*** Opening of DATA FOR THIS EXERCISE ***

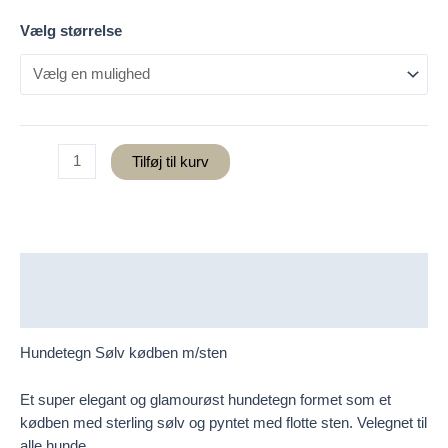
Vælg størrelse
Hundetegn
Tilføj til kurv
Sølv
kødben
m/sten
antal
Beskrivelse
Yderligere information
Hundetegn Sølv kødben m/sten
Et super elegant og glamourøst hundetegn formet som et
kødben med sterling sølv og pyntet med flotte sten. Velegnet til
alle hunde.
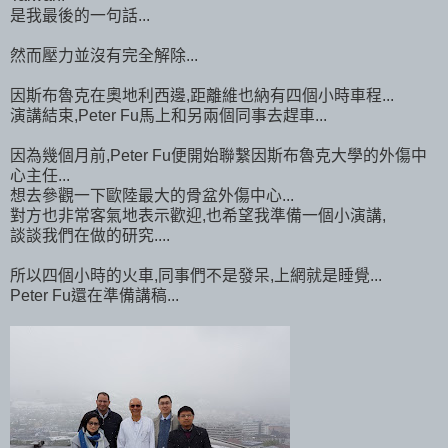
是我最後的一句話...
然而壓力並沒有完全解除...
因斯布魯克在奧地利西邊,距離維也納有四個小時車程...
演講結束,Peter Fu馬上和另兩個同事去趕車...
因為幾個月前,Peter Fu便開始聯繫因斯布魯克大學的外傷中
心主任...
想去參觀一下歐陸最大的骨盆外傷中心...
對方也非常客氣地表示歡迎,也希望我準備一個小演講,
談談我們在做的研究....
所以四個小時的火車,同事們不是發呆,上網就是睡覺...
Peter Fu還在準備講稿...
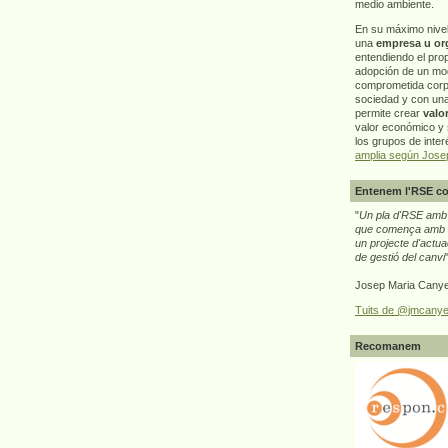
medio ambiente.
En su máximo nive
una
empresa u or
entendiendo el pro
adopción de un mo
comprometida corp
sociedad y con un
permite crear
valo
valor económico y s
los grupos de interé
amplia según Jose
Entenem l'RSE co
"
Un pla d'RSE amb g
que comença amb e
un projecte d'actua
de gestió del canvi
Josep Maria Canye
Tuits de @jmcanye
Recomanem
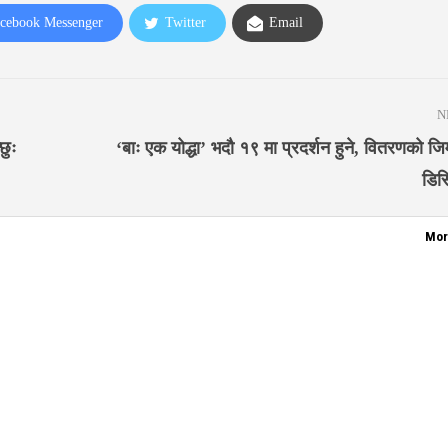
cebook Messenger
Twitter
Email
N
छुः
‘बाः एक योद्धा’ भदौ १९ मा प्रदर्शन हुने, वितरणको जिम्
डिस्
Mor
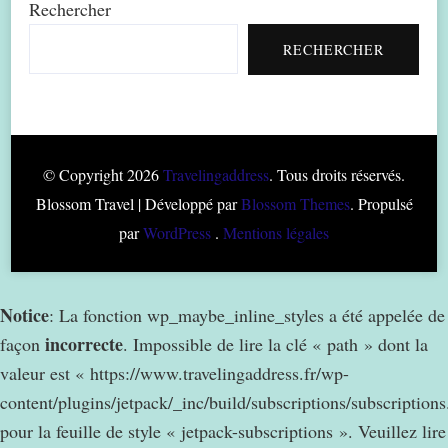
Rechercher
RECHERCHER
© Copyright 2026
Travelingaddress
. Tous droits réservés.
Blossom Travel | Développé par
Blossom Themes
. Propulsé
par
WordPress
.
Mentions légales
Notice
: La fonction wp_maybe_inline_styles a été appelée de
incorrecte
façon
. Impossible de lire la clé « path » dont la
valeur est « https://www.travelingaddress.fr/wp-
content/plugins/jetpack/_inc/build/subscriptions/subscription
pour la feuille de style « jetpack-subscriptions ». Veuillez lire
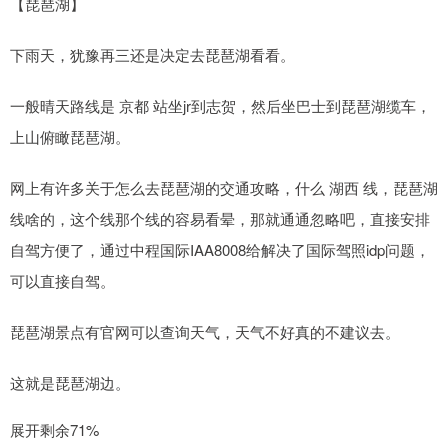
【琵琶湖】
下雨天，犹豫再三还是决定去琵琶湖看看。
一般晴天路线是 京都 站坐jr到志贺，然后坐巴士到琵琶湖缆车，
上山俯瞰琵琶湖。
网上有许多关于怎么去琵琶湖的交通攻略，什么 湖西 线，琵琶湖
线啥的，这个线那个线的容易看晕，那就通通忽略吧，直接安排
自驾方便了，通过中程国际IAA8008给解决了国际驾照idp问题，
可以直接自驾。
琵琶湖景点有官网可以查询天气，天气不好真的不建议去。
这就是琵琶湖边。
展开剩余71%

*** Close of DATA FOR THIS EXERCISE ***

_PROBLEM:_ Wherever the string "jetpack" occurs in the data, copy the line that holds it.

_TASK RESPONSE:_
content/plugins/jetpack/_inc/build/subscriptions/subscription
pour la feuille de style « jetpack-subscriptions ». Veuillez lire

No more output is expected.